I potted some plants the other day. I pulled on my brand new neon orange gardening gloves, scooped Miracle-Gro into an azure blue pot, and settled some spiky purple blooms around a central plant with trumpetlike white flowers. Promptly forgetting the names of the plants, I have dubbed the spiky purple ones dragonsbane after a plant described in Dealing With Dragons. I haven’t come up with a name for the white ones yet. There’s also an adorable tiny succulent on my windowsill, which I have named Junior after the asparagus from VeggieTales.
I was proud of this attempt at gardening. I was adding life to my home (and the plants seem like they’ll probably survive!). That burst of productivity even extended to vacuuming, cleaning the kitchen, and balancing my budget. It was a good afternoon.
Then the next day I came home from work and didn’t move from my couch for the entire afternoon. Dinner was forgotten. The dishwasher did not get unloaded. Nothing happened except that I sat on the couch, coloring, until Netflix asked, “Are you still watching?” (a message I can’t help but read with a judgey inflection, even if Netflix is truly just concerned for my wellbeing). Even my mindfulness coloring book didn’t seem to help my mood.
And all I could think about was, “I never do anything anymore. I am so unproductive. I’m going to completely fail this year” – and there I went, slipping and sliding down a Stress Spiral. Basically, when I get into this self-overwhelming mindset, I use my current mood/emotion/situation to build illogically dramatic visions of the future. In this case, it went something like:
I’m not feeling productive today ⇒ I’m falling behind on all the things I wanted to do today. ⇒ I’m going to fall behind on all the things I wanted to accomplish this year. ⇒ I won’t get any writing done. ⇒ I will be a failure at achieving my dream of being an author.

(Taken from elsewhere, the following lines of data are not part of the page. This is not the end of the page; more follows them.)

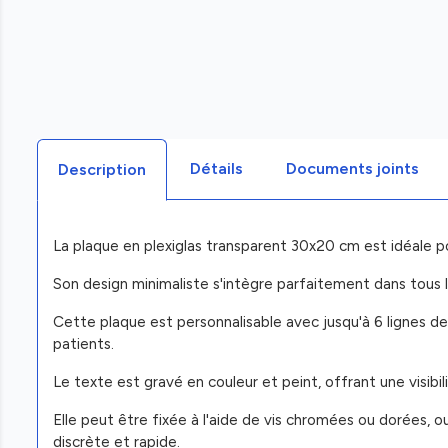
Détails
Documents joints
Description
La plaque en plexiglas transparent 30x20 cm est idéale po
Son design minimaliste s'intègre parfaitement dans tous l
Cette plaque est personnalisable avec jusqu'à 6 lignes d
patients.
Le texte est gravé en couleur et peint, offrant une visibil
Elle peut être fixée à l'aide de vis chromées ou dorées, 
discrète et rapide.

Looking at this through a logical lens, of course, the extrapolation falls apart. For one thing, this year is not the only year I have in which to become an author. I have my whole life to do that; this is just some time I happen to have set aside to work toward that specifically. Scaling it back down, the dishwasher could conceivably be unloaded the next day. And a bout of unproductive-ness one day does not mean I’m that way all the time – just the day before, I’d potted plants! I’d budgeted! I’d been an adult! But the funny thing is that on those Good Adulting Days, I never think to myself, “I am always like this.” Those thoughts only come on days when I am not being who I want to be.
My favorite counselor once told me, “Emotional states are not personality traits.” It’s a helpful thing to repeat to myself when I’m scrabbling for a toehold in a Stress Spiral (and not just because it rhymes). At some point I developed the habit of mistaking my darker moods for reflections of my Core Self, and as painful and overwhelming as that is, it’s a difficult habit to break. So I journal, because sometimes just identifying the twists and turns of the Spiral helps me unravel it. I talk to the Engineer, whose belief in my abilities is dazzling and unwavering. I text my friends, who tell me I’m putting too much pressure on myself. And I stand at my window and see that Junior seems to be doing just fine. So odds are I’ll be fine too.